* [GIVEN ENTRIES]
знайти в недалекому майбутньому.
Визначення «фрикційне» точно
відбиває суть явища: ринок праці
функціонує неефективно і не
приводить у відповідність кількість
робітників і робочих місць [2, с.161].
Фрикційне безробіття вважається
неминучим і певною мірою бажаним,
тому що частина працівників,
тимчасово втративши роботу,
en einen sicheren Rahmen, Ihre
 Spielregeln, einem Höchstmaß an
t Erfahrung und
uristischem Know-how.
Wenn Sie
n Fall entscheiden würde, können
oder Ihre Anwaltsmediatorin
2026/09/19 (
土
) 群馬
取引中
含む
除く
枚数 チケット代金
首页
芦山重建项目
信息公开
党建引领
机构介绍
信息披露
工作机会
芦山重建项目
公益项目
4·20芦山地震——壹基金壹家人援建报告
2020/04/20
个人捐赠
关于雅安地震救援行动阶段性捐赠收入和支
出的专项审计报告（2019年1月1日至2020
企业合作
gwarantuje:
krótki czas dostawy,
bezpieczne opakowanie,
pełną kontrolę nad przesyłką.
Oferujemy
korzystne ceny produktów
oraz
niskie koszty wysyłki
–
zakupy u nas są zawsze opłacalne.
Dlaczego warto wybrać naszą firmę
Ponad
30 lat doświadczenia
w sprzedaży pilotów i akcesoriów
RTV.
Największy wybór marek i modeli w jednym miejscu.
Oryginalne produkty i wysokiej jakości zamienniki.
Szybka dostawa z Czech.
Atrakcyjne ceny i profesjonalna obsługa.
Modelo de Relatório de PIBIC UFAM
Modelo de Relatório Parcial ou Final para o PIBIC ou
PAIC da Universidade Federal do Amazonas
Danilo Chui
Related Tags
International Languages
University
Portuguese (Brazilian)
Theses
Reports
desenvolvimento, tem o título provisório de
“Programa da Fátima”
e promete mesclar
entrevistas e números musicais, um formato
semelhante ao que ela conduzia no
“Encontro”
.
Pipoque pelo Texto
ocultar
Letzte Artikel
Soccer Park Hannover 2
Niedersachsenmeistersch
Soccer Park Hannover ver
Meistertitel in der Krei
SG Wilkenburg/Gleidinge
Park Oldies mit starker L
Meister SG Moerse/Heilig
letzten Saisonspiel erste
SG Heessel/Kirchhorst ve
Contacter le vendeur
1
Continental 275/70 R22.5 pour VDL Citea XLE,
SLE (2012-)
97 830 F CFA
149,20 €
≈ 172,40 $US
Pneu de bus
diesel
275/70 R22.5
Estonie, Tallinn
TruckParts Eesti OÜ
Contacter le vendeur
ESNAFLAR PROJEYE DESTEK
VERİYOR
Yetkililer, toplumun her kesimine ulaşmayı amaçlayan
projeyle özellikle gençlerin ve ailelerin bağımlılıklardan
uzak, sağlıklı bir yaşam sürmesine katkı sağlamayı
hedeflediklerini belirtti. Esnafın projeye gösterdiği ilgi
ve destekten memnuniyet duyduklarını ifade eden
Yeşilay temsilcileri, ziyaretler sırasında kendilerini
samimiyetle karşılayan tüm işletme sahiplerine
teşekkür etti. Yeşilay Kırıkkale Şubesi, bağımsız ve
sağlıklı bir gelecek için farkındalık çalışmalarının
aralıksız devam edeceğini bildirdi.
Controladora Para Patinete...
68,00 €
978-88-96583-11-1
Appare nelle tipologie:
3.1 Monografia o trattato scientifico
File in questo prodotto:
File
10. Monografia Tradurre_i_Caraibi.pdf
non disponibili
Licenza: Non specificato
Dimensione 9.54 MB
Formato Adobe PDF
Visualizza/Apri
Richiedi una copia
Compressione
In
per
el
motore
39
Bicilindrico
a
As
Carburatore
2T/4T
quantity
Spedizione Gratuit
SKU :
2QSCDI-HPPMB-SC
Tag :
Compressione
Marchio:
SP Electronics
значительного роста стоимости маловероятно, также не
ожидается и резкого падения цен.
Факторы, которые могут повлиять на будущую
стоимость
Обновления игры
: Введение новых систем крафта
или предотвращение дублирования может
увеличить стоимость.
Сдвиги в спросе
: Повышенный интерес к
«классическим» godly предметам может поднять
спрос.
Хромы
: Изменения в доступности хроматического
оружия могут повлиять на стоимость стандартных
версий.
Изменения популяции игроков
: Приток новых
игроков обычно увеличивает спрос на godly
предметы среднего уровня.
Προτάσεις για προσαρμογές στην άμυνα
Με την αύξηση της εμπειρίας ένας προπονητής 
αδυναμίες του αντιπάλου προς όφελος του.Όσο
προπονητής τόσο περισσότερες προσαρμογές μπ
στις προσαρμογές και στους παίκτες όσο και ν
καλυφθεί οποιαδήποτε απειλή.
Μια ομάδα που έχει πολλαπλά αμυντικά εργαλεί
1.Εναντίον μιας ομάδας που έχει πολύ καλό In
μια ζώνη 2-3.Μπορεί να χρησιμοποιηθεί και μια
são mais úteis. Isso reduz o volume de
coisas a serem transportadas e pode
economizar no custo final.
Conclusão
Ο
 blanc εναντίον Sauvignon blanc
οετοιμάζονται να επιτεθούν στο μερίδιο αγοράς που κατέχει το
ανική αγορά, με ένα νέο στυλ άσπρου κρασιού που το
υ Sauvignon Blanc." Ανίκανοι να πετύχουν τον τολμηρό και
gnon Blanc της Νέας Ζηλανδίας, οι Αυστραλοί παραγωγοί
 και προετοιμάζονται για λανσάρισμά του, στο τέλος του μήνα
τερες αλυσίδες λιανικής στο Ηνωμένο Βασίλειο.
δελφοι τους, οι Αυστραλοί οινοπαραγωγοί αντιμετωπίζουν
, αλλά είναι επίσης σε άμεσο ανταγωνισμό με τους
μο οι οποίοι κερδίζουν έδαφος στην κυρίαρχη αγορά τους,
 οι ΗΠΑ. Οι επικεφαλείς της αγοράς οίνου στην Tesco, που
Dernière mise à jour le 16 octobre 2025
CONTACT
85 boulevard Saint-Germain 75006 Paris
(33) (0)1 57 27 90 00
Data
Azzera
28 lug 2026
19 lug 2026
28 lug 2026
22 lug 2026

* [TASK DIRECTIONS] Reproduce every line of the entries above, substituting "Écrire au vendeur" for each occurrence of "Contacter le vendeur" and leaving all other text unchanged.

* [ANSWER TO THIS EXERCISE]
знайти в недалекому майбутньому.
Визначення «фрикційне» точно
відбиває суть явища: ринок праці
функціонує неефективно і не
приводить у відповідність кількість
робітників і робочих місць [2, с.161].
Фрикційне безробіття вважається
неминучим і певною мірою бажаним,
тому що частина працівників,
тимчасово втративши роботу,
en einen sicheren Rahmen, Ihre
 Spielregeln, einem Höchstmaß an
t Erfahrung und
uristischem Know-how.
Wenn Sie
n Fall entscheiden würde, können
oder Ihre Anwaltsmediatorin
2026/09/19 (
土
) 群馬
取引中
含む
除く
枚数 チケット代金
首页
芦山重建项目
信息公开
党建引领
机构介绍
信息披露
工作机会
芦山重建项目
公益项目
4·20芦山地震——壹基金壹家人援建报告
2020/04/20
个人捐赠
关于雅安地震救援行动阶段性捐赠收入和支
出的专项审计报告（2019年1月1日至2020
企业合作
gwarantuje:
krótki czas dostawy,
bezpieczne opakowanie,
pełną kontrolę nad przesyłką.
Oferujemy
korzystne ceny produktów
oraz
niskie koszty wysyłki
–
zakupy u nas są zawsze opłacalne.
Dlaczego warto wybrać naszą firmę
Ponad
30 lat doświadczenia
w sprzedaży pilotów i akcesoriów
RTV.
Największy wybór marek i modeli w jednym miejscu.
Oryginalne produkty i wysokiej jakości zamienniki.
Szybka dostawa z Czech.
Atrakcyjne ceny i profesjonalna obsługa.
Modelo de Relatório de PIBIC UFAM
Modelo de Relatório Parcial ou Final para o PIBIC ou
PAIC da Universidade Federal do Amazonas
Danilo Chui
Related Tags
International Languages
University
Portuguese (Brazilian)
Theses
Reports
desenvolvimento, tem o título provisório de
“Programa da Fátima”
e promete mesclar
entrevistas e números musicais, um formato
semelhante ao que ela conduzia no
“Encontro”
.
Pipoque pelo Texto
ocultar
Letzte Artikel
Soccer Park Hannover 2
Niedersachsenmeistersch
Soccer Park Hannover ver
Meistertitel in der Krei
SG Wilkenburg/Gleidinge
Park Oldies mit starker L
Meister SG Moerse/Heilig
letzten Saisonspiel erste
SG Heessel/Kirchhorst ve
Écrire au vendeur
1
Continental 275/70 R22.5 pour VDL Citea XLE,
SLE (2012-)
97 830 F CFA
149,20 €
≈ 172,40 $US
Pneu de bus
diesel
275/70 R22.5
Estonie, Tallinn
TruckParts Eesti OÜ
Écrire au vendeur
ESNAFLAR PROJEYE DESTEK
VERİYOR
Yetkililer, toplumun her kesimine ulaşmayı amaçlayan
projeyle özellikle gençlerin ve ailelerin bağımlılıklardan
uzak, sağlıklı bir yaşam sürmesine katkı sağlamayı
hedeflediklerini belirtti. Esnafın projeye gösterdiği ilgi
ve destekten memnuniyet duyduklarını ifade eden
Yeşilay temsilcileri, ziyaretler sırasında kendilerini
samimiyetle karşılayan tüm işletme sahiplerine
teşekkür etti. Yeşilay Kırıkkale Şubesi, bağımsız ve
sağlıklı bir gelecek için farkındalık çalışmalarının
aralıksız devam edeceğini bildirdi.
Controladora Para Patinete...
68,00 €
978-88-96583-11-1
Appare nelle tipologie:
3.1 Monografia o trattato scientifico
File in questo prodotto:
File
10. Monografia Tradurre_i_Caraibi.pdf
non disponibili
Licenza: Non specificato
Dimensione 9.54 MB
Formato Adobe PDF
Visualizza/Apri
Richiedi una copia
Compressione
In
per
el
motore
39
Bicilindrico
a
As
Carburatore
2T/4T
quantity
Spedizione Gratuit
SKU :
2QSCDI-HPPMB-SC
Tag :
Compressione
Marchio:
SP Electronics
значительного роста стоимости маловероятно, также не
ожидается и резкого падения цен.
Факторы, которые могут повлиять на будущую
стоимость
Обновления игры
: Введение новых систем крафта
или предотвращение дублирования может
увеличить стоимость.
Сдвиги в спросе
: Повышенный интерес к
«классическим» godly предметам может поднять
спрос.
Хромы
: Изменения в доступности хроматического
оружия могут повлиять на стоимость стандартных
версий.
Изменения популяции игроков
: Приток новых
игроков обычно увеличивает спрос на godly
предметы среднего уровня.
Προτάσεις για προσαρμογές στην άμυνα
Με την αύξηση της εμπειρίας ένας προπονητής 
αδυναμίες του αντιπάλου προς όφελος του.Όσο
προπονητής τόσο περισσότερες προσαρμογές μπ
στις προσαρμογές και στους παίκτες όσο και ν
καλυφθεί οποιαδήποτε απειλή.
Μια ομάδα που έχει πολλαπλά αμυντικά εργαλεί
1.Εναντίον μιας ομάδας που έχει πολύ καλό In
μια ζώνη 2-3.Μπορεί να χρησιμοποιηθεί και μια
são mais úteis. Isso reduz o volume de
coisas a serem transportadas e pode
economizar no custo final.
Conclusão
Ο
 blanc εναντίον Sauvignon blanc
οετοιμάζονται να επιτεθούν στο μερίδιο αγοράς που κατέχει το
ανική αγορά, με ένα νέο στυλ άσπρου κρασιού που το
υ Sauvignon Blanc." Ανίκανοι να πετύχουν τον τολμηρό και
gnon Blanc της Νέας Ζηλανδίας, οι Αυστραλοί παραγωγοί
 και προετοιμάζονται για λανσάρισμά του, στο τέλος του μήνα
τερες αλυσίδες λιανικής στο Ηνωμένο Βασίλειο.
δελφοι τους, οι Αυστραλοί οινοπαραγωγοί αντιμετωπίζουν
, αλλά είναι επίσης σε άμεσο ανταγωνισμό με τους
μο οι οποίοι κερδίζουν έδαφος στην κυρίαρχη αγορά τους,
 οι ΗΠΑ. Οι επικεφαλείς της αγοράς οίνου στην Tesco, που
Dernière mise à jour le 16 octobre 2025
CONTACT
85 boulevard Saint-Germain 75006 Paris
(33) (0)1 57 27 90 00
Data
Azzera
28 lug 2026
19 lug 2026
28 lug 2026
22 lug 2026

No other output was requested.